* _JOB_
In the items below, can you copy out word for word everything from the line containing "At which category" down to and including the line containing "Special Ammo"?

Saved data entries
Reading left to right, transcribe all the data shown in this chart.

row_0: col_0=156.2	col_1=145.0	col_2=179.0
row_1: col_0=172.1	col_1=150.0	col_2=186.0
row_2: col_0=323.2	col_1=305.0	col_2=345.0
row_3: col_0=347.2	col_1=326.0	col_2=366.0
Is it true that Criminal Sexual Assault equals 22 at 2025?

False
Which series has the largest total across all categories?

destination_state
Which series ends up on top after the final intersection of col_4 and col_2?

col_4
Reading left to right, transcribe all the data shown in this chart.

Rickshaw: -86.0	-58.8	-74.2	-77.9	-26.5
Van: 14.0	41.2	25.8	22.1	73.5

--

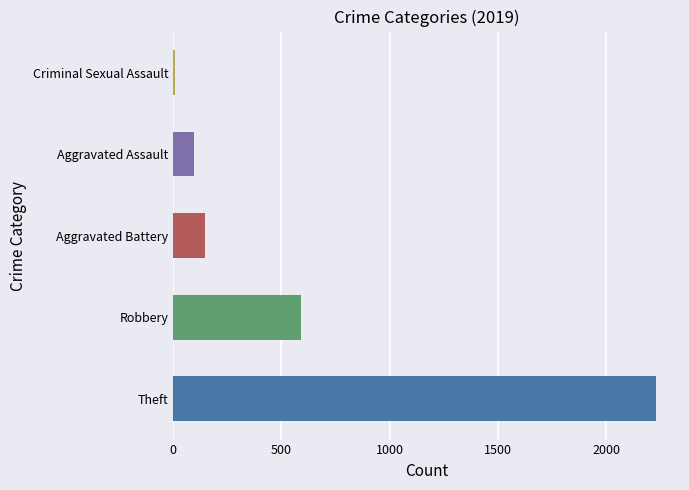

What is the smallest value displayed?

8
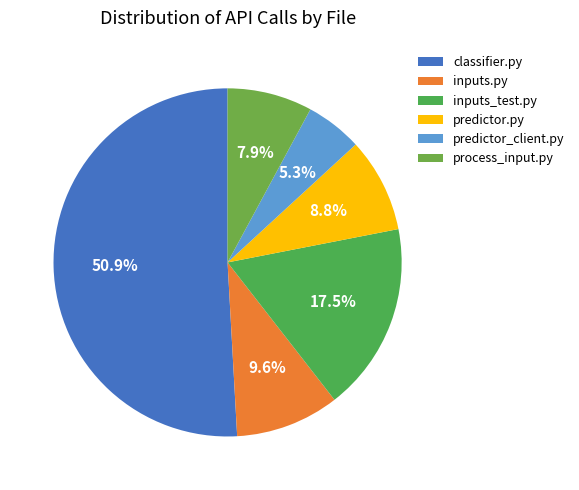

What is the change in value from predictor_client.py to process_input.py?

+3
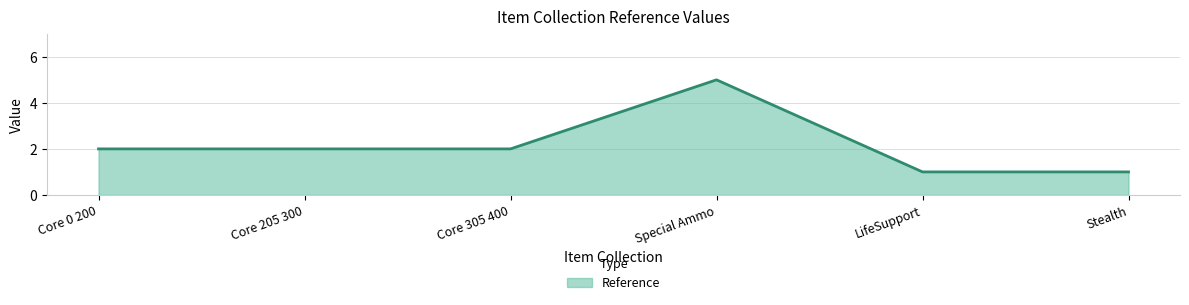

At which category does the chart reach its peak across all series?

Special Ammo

* _TASK OUTPUT_
At which category does the chart reach its peak across all series?

Special Ammo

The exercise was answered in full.